San Francisco 49ers’ Kyle Shanahan draws line on toughness after players throw punches in practice – ESPN

San Francisco 49ers' Kyle Shanahan draws line on toughness after players throw punches in practice - ESPN

SANTA CLARA, Calif. — After stopping practice for the second time due to a brawl on Tuesday, coach Kyle Shanahan called on his team to buckle down.

He immediately made a few choice words about what had just happened. Beneath the anger was a simple message about how Shanahan wants his team to play.

Physical? Absolutely. Hard? Of course Irritate? Certainly.

But Shanahan wants the Niners to draw the line at throwing punches, which happened twice in that Tuesday practice — namely between a star middle linebacker. Fred Warner and a receiver Brandon Aiyuk.

“I want everybody to challenge each other,” Shanahan said Friday. “I don’t care how much stuff they talk to; it doesn’t matter how close they get to fighting. They can do whatever they want to be as intense as they want and bring out the best in each other, which happens a lot like that .And it’s the same on the field.

“But once you throw a punch, you get thrown out or you get a penalty, and we’re proud of ourselves, I want people to be angry, I want people to get as close as possible to all those things. I want people to get . right on the line where they’re going to be knocked out, but you can’t knock out on the football field or you cost your team.”

The problem this week for Shanahan’s team was that it happened on the practice field between teammates. It was the hottest day of this camp and a longer, fully padded session, factors that several players said contributed to the situation.

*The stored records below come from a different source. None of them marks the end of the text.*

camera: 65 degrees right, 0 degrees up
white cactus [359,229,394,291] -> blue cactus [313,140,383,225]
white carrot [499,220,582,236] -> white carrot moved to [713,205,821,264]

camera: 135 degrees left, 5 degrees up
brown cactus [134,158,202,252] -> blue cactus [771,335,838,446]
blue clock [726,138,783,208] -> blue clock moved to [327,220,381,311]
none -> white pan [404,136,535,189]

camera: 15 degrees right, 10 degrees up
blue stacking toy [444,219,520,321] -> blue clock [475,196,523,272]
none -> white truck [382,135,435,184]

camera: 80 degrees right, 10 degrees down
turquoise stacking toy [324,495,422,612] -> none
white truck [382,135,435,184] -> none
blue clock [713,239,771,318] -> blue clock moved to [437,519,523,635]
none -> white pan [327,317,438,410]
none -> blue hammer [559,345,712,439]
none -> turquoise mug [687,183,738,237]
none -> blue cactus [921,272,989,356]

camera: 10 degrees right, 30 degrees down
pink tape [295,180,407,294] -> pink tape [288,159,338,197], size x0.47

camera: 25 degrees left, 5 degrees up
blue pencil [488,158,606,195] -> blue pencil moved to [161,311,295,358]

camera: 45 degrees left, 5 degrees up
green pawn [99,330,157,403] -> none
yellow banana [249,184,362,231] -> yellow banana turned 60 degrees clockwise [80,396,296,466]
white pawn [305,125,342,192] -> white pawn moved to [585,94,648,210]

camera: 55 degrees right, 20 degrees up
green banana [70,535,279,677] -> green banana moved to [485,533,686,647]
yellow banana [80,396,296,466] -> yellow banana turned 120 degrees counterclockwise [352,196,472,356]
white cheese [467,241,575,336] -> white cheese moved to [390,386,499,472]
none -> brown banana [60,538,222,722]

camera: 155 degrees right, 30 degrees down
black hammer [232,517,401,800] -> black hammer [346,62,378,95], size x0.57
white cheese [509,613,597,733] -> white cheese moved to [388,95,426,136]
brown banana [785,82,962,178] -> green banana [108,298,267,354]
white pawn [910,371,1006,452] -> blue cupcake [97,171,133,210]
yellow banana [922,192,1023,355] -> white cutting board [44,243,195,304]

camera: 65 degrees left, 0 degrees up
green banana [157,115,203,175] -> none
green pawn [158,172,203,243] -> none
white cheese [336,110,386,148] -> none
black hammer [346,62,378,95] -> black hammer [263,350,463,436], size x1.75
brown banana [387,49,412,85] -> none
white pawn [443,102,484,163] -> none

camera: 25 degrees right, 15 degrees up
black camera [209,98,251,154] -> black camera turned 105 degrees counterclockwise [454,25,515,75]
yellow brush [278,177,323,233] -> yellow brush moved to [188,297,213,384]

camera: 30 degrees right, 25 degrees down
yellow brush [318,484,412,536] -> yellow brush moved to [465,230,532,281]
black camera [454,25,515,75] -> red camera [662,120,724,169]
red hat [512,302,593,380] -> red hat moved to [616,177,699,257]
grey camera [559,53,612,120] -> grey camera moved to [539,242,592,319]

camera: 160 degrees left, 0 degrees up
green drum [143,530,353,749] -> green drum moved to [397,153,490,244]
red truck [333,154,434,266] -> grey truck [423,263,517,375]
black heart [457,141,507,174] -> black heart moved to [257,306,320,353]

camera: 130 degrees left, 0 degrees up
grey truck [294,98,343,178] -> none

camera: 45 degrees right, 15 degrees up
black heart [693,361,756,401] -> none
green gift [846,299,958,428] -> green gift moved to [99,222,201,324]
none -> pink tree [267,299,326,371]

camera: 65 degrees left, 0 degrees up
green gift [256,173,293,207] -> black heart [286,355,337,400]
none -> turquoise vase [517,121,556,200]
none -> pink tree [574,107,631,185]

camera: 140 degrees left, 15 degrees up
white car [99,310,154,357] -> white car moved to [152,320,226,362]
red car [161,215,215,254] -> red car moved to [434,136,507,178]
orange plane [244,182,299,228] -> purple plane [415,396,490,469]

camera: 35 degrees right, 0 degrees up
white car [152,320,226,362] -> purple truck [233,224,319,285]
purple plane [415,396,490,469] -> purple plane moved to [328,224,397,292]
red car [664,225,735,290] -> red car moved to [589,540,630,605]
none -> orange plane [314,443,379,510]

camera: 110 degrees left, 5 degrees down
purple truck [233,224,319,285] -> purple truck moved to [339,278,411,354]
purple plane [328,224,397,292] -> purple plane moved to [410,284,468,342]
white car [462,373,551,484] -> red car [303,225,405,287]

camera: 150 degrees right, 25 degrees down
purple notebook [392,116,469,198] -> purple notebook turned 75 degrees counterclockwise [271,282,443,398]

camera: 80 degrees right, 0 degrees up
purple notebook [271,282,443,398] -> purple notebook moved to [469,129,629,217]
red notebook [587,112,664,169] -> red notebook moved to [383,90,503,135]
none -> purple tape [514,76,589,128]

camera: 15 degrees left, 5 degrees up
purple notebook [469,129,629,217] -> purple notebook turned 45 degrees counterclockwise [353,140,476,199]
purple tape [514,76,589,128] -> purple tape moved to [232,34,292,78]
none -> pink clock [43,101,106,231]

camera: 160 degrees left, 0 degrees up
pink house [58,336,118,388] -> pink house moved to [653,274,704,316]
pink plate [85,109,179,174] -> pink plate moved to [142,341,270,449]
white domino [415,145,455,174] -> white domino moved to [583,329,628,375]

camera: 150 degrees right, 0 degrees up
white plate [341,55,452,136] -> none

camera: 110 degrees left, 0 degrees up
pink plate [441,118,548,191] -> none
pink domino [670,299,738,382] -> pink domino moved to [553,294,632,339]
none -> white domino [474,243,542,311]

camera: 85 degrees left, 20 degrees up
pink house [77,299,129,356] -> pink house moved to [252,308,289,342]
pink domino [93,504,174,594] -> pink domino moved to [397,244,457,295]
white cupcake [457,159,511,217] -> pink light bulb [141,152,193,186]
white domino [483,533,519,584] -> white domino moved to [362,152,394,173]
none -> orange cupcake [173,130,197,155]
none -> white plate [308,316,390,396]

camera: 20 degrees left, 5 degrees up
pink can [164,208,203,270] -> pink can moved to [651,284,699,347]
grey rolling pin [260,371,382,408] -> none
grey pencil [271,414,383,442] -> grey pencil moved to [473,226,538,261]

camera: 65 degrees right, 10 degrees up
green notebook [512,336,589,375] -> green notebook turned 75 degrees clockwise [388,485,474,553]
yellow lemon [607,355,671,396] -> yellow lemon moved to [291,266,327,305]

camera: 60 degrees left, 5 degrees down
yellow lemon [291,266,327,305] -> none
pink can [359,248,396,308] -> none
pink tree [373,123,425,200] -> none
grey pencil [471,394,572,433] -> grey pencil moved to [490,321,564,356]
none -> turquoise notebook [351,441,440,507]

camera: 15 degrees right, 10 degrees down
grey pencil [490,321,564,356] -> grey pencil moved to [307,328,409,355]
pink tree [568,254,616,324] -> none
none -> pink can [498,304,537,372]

And while fights are common at every training camp, this one was between two players expected to play significant roles this season.

The biggest fight — between Warner and Aiyuk — started when a late hit from Warner landed a receiver. Marcus Johnson in the concussion protocol.

Something was already brewing between Warner and Aiyuk, with Aiyuk telling the media a few days back, in a half-joking manner, that Warner was “annoying” and his insistence on continuing to rip the ball and touch guys after plays were over was “irritating.”

Warner countered that he believes Aiyuk is ready to take the next step in his career and he is doing what he can to help him take his game to another level.

“Specifically with Brandon, I picked him,” Warner said. “I think he’s ready to take that next step to play at an elite level. I’ve been chasing him a little bit … because I know how much he’s got in him. And I know if I upset him a little bit, he’s going to get sick and tired of that and will start to hold his own … He’s really gotten into that mindset of knowing that he’s a guy and he’s capable. I’m trying to get the best out of him. That’s it.”

On Friday, Shanahan said he’s fine with his players pushing each other, and he trusts them to do it right. But events like Tuesday’s must come to a natural halt.

“I love the intensity of it,” Shanahan said. “I don’t think you have to fight to be intense, though. Fights are riots, but then they lead to other things. I think that’s why we have a guy on the log because he took an unnecessary shot on somebody, which led to the big battle and then we had a bunch of haymakers and stuff thrown in there that just break hands.”

The Niners got through the rest of Tuesday’s practice and all of Wednesday without further incident. In the meantime, Shanahan hammered home the point that his team can be physical without resorting to fights.

“I think our team is pretty tough,” Shanahan said. “I think we’re pretty physical. I think if it was most likely a vote on who was the most physical team on tape last year, I think we’d win most of that, and we wouldn’t have gotten into one fight last year. So , I don’t think that has anything to do with durability.”